Записки баловня судьбы - страница 10
Но у «Московского характера» был и другой влиятельный заступник и вдохновитель, Г. Попов — секретарь МК и МГК, секретарь ЦК ВКП(б), и почему его покровительства оказалось недостаточно в январе 1950 года, есть тайна великая, едва ли драматург решится открыть нам ее.
Но Сталин был на спектаклях, не ушел посреди действия, не хлопнул дверью правительственной ложи, досмотрел, быть может, и сказал нечто одобрительное или не обидное, — не имея точных свидетельств, не могу писать об этом, — чего было достаточно для причисления всех трех названных пьес к выдающимся достижениям современной драматургии.
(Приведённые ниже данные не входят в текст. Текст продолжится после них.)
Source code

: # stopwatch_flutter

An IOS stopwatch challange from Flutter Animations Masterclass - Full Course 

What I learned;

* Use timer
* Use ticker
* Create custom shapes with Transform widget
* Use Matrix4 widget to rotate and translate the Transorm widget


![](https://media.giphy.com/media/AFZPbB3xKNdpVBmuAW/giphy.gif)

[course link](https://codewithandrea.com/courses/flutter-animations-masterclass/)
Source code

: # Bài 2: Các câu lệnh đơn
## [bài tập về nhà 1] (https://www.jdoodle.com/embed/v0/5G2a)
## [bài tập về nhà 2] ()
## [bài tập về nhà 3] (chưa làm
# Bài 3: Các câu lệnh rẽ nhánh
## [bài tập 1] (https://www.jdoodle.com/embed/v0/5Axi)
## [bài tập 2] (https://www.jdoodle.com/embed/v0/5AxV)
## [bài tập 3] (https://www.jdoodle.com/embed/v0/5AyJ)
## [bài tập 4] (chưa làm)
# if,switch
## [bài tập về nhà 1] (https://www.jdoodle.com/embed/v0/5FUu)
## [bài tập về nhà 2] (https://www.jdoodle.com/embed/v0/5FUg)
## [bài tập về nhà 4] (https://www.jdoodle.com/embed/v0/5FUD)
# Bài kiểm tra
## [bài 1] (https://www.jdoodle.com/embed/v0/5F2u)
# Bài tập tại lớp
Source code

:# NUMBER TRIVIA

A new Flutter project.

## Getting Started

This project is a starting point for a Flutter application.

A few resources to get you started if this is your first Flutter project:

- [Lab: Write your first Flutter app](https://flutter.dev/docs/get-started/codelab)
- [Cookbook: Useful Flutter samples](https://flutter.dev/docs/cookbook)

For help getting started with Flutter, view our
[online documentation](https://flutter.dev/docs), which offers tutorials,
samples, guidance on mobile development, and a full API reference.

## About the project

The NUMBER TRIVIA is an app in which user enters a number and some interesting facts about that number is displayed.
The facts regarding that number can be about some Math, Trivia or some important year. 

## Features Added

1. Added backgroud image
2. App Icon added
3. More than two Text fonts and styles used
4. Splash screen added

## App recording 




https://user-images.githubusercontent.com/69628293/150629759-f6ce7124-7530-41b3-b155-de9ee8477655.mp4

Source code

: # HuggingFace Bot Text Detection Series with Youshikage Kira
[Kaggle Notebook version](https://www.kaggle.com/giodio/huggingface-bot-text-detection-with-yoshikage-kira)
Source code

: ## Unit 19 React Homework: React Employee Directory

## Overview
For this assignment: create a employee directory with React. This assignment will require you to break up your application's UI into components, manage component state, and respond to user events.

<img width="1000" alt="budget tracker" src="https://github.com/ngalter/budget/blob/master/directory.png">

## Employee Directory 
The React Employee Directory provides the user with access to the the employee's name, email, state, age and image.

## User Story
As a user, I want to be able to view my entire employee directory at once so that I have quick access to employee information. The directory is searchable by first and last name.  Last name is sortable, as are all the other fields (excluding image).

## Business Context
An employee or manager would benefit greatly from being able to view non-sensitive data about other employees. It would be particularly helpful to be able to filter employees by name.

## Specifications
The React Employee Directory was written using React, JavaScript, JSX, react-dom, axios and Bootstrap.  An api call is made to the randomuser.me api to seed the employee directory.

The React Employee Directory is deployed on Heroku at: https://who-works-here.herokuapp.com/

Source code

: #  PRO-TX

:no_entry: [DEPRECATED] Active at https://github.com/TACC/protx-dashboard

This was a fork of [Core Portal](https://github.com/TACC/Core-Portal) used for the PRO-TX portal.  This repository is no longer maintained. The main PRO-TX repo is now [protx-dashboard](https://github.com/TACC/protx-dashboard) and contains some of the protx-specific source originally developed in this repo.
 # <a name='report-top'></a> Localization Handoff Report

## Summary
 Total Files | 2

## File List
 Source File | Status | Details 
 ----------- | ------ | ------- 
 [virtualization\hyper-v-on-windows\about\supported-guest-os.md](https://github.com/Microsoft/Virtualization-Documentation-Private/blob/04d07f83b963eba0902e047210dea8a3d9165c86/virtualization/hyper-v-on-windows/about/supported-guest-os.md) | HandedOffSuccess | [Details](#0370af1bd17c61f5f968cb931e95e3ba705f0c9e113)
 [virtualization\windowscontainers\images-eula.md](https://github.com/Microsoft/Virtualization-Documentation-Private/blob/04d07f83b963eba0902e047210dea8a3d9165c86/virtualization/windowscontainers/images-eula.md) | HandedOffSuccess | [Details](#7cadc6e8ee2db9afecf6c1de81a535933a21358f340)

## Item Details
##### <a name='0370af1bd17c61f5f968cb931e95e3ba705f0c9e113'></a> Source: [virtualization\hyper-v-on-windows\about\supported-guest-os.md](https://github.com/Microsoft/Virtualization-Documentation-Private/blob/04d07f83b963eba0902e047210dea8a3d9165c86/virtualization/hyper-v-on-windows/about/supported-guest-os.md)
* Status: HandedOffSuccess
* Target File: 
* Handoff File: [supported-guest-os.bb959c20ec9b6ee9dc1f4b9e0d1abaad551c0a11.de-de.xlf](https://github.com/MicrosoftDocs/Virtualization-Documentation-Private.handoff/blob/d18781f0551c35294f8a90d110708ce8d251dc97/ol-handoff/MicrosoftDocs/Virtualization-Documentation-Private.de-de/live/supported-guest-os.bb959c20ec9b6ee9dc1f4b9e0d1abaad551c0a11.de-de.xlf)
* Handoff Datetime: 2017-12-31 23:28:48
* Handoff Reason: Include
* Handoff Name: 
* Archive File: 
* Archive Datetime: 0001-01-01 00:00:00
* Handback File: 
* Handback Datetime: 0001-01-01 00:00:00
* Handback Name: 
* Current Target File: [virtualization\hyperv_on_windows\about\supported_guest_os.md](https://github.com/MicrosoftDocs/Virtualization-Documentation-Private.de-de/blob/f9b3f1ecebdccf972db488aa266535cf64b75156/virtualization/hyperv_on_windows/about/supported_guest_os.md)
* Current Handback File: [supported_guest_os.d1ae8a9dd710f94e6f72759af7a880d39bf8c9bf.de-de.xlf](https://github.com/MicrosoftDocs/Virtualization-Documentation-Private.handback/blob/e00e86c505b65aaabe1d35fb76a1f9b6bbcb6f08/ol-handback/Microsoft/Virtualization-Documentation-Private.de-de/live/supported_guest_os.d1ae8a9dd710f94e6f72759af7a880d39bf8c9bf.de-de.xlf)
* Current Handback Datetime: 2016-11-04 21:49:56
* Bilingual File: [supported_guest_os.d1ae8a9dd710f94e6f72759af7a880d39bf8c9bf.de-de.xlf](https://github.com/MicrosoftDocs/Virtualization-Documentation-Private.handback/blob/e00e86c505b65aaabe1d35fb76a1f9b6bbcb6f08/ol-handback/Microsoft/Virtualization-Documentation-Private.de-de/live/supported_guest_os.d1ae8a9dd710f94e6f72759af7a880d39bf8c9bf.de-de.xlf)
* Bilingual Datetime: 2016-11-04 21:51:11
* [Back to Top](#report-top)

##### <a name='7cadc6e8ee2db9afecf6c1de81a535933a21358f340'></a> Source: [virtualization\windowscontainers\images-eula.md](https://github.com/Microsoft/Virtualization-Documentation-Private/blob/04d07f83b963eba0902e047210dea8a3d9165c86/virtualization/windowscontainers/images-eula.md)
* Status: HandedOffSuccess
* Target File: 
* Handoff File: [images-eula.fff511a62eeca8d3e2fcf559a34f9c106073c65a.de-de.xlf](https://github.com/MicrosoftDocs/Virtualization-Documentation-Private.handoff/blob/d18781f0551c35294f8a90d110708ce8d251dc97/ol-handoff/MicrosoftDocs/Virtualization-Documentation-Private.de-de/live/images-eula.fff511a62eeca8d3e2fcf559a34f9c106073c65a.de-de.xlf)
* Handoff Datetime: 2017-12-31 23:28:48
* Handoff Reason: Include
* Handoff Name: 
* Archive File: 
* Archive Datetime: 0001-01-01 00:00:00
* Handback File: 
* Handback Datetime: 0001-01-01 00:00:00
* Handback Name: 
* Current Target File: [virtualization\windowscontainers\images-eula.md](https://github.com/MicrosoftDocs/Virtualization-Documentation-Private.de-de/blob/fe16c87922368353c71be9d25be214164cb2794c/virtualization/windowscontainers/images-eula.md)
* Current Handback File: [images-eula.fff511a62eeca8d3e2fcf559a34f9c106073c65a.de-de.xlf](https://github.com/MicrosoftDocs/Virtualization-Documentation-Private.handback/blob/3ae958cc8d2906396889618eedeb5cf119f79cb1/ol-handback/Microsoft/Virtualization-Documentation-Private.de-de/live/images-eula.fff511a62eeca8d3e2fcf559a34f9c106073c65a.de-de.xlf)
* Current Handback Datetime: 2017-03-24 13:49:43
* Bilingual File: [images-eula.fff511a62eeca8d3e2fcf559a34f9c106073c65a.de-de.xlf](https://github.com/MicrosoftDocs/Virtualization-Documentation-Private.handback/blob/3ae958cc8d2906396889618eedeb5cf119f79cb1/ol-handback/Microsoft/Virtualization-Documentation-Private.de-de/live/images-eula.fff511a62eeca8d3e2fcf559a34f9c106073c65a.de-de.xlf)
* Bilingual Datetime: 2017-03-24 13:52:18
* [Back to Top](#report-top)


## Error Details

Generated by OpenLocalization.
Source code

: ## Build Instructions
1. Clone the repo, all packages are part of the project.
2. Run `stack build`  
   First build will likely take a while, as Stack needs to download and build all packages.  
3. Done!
Фадеев, готовый каяться, уже принагнувший повинную голову в киевской речи («…не выполнили решения Центрального Комитета ВКП(б) о репертуаре наших театров…»), воспрянул духом. Снова его красивая, молодецкая голова чуть откинута — горделиво и уверенно — на высокой юношеской шее. Накануне он — нищий, под рукой нет достойных пьес, не хвастаться же «Старыми друзьями» и «За тех, кто в море», — этот драматургический актив был уже зачтен Союзу писателей при театральном разгроме 1946 года. Но миновала поездная ночь, он ступил на перрон Киевского вокзала в Москве и стал вдруг крезом; оказывается, есть три хорошие пьесы, три славные современные пьесы, три большие удачи советского театрального искусства! Кто там смел морщиться, привередничать, эстетствовать, корчить недовольные рожи при таком изобилии?!
Критики! Конечно, критики, злые духи искусства и литературы.
В прошлом памятны десятилетия, эпохи, славные одной-двумя пьесами — «Горе от ума», или «Ревизором», или, скажем, «Борисом Годуновым»! А в его руках — напрасно виноватых, еще подрагивающих покаянно руках — три шедевра, и авторы их — славные ребята, свои, простецкие, чего бы только они не сотворили еще, если бы не косоротая ложь злокозненных критиков…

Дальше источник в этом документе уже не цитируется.